Thursday, April 5, 2012

Is Skype a Service, App or Feature?

According to Reuters,  Facebook and Google separately are considering some form of deals with Skype.


Facebook apparently has had preliminary discussions about buying Skype, while Google is said to be considering a joint venture. 


Not to be silly, but is Skype a "service," a "product" or a "feature?" To be sure, Skype generates something on the order of $900 million in revenue, the last time we had access to published information, in 2010. At that revenue run rate, Skype said it lost a bit of money, though, so it is a "revenue neutral" business, in a literal way, or at least used to be. 


That isn't to say all consumer "VoIP" services or business IP telephony services have similar issues. 

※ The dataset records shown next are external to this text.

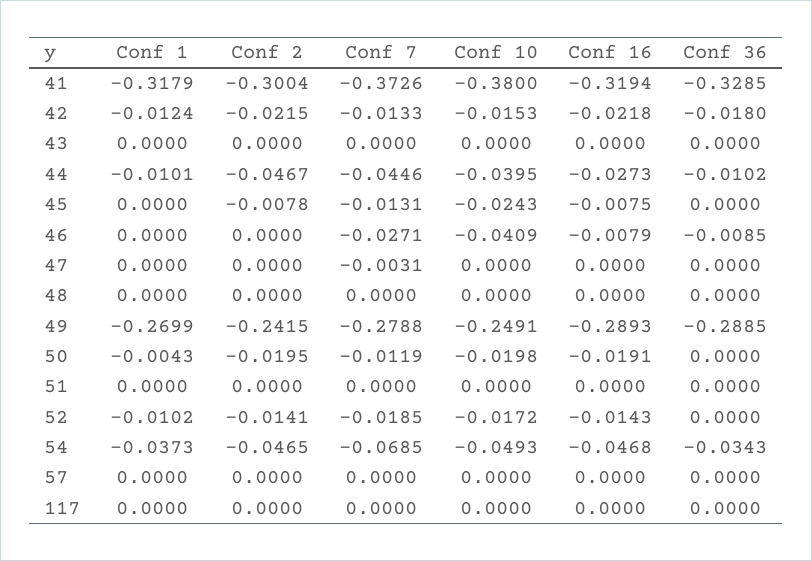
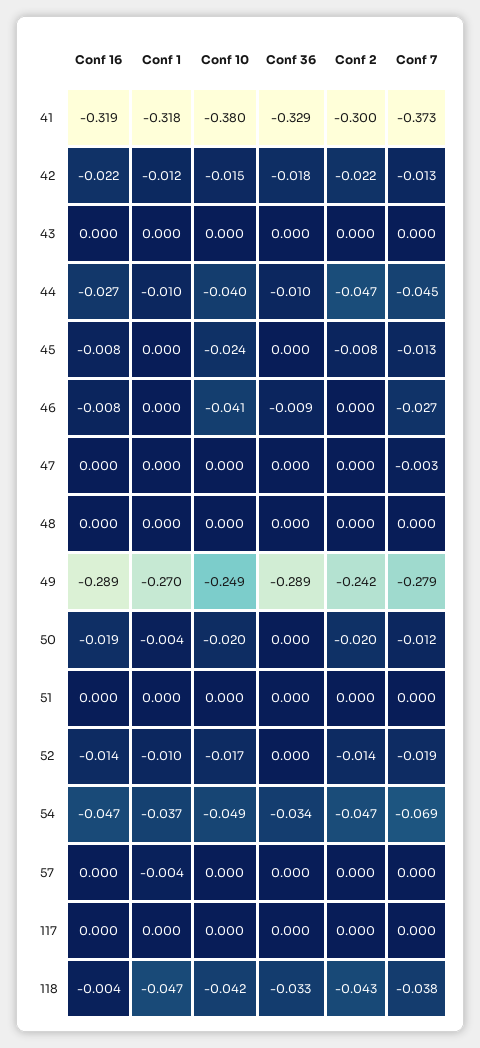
  {
    "Conf 1": {
      "41": -0.3179,
      "42": -0.0124,
      "43": 0,
      "44": -0.0101,
      "45": 0,
      "46": 0,
      "47": 0,
      "48": 0,
      "49": -0.2699,
      "50": -0.0043,
      "51": 0,
      "52": -0.0102,
      "54": -0.0373,
-     "57": 0,
+     "57": -0.004,
-     "117": 0
+     "117": 0,
+     "118": -0.047
    },
    "Conf 2": {
      "41": -0.3004,
      "42": -0.0215,
      "43": 0,
      "44": -0.0467,
      "45": -0.0078,
      "46": 0,
      "47": 0,
      "48": 0,
      "49": -0.2415,
      "50": -0.0195,
      "51": 0,
      "52": -0.0141,
      "54": -0.0465,
      "57": 0,
-     "117": 0
+     "117": 0,
+     "118": -0.043
    },
    "Conf 7": {
      "41": -0.3726,
      "42": -0.0133,
      "43": 0,
      "44": -0.0446,
      "45": -0.0131,
      "46": -0.0271,
      "47": -0.0031,
      "48": 0,
      "49": -0.2788,
      "50": -0.0119,
      "51": 0,
      "52": -0.0185,
      "54": -0.0685,
      "57": 0,
-     "117": 0
+     "117": 0,
+     "118": -0.038
    },
    "Conf 10": {
      "41": -0.38,
      "42": -0.0153,
      "43": 0,
      "44": -0.0395,
      "45": -0.0243,
      "46": -0.0409,
      "47": 0,
      "48": 0,
      "49": -0.2491,
      "50": -0.0198,
      "51": 0,
      "52": -0.0172,
      "54": -0.0493,
      "57": 0,
-     "117": 0
+     "117": 0,
+     "118": -0.042
    },
    "Conf 16": {
      "41": -0.3194,
      "42": -0.0218,
      "43": 0,
      "44": -0.0273,
      "45": -0.0075,
      "46": -0.0079,
      "47": 0,
      "48": 0,
      "49": -0.2893,
      "50": -0.0191,
      "51": 0,
      "52": -0.0143,
      "54": -0.0468,
      "57": 0,
-     "117": 0
+     "117": 0,
+     "118": -0.004
    },
    "Conf 36": {
      "41": -0.3285,
      "42": -0.018,
      "43": 0,
      "44": -0.0102,
      "45": 0,
      "46": -0.0085,
      "47": 0,
      "48": 0,
      "49": -0.2885,
      "50": 0,
      "51": 0,
      "52": 0,
      "54": -0.0343,
      "57": 0,
-     "117": 0
+     "117": 0,
+     "118": -0.033
    }
  }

VoIP will continue to expand at double-digit rates in 2012 followed by high single-digit gains, averaging 9.4 percent on a compound annual basis for the forecast period to $18.9 billion, according to the Telecommunications Industry Association
Still, to keep matters in perspective, "legacy" circuit-switched voice revenue, though declining at a 1.5 percent compound annual rate through 2015, still will represent, in 2015, a $127 billion revenue stream. VoIP will amount to about $19 billion in 2015.
In other words, as a revenue source, legacy voice is seven times bigger than VoIP.
That is not to deny the importance of VoIP in the consumer market. In 2012, VoIP access lines will be about 49 percent as large as circuit-switched lines, for example, suggesting that perhaps 58 million VoIP lines are in service. But the notable point is that VoIP does not represent all that much revenue, in an overall sense.
In 2015, declining circuit-switched voice will still represent an order of magnitude more revenue than VoIP.
In contrast, fixed network broadband access services will amount to about $46 billion in annual revenue by 2015. Entertainment video will contribute about $14 billion in annual revenue in 2015.
So VoIP will be a bigger revenue stream than entertainment television, but not by much. In 2015, legacy voice still will be the single most-important revenue stream for fixed-line service providers, by far, even though it is declining.
Skype revenue might or might not actually create earnings.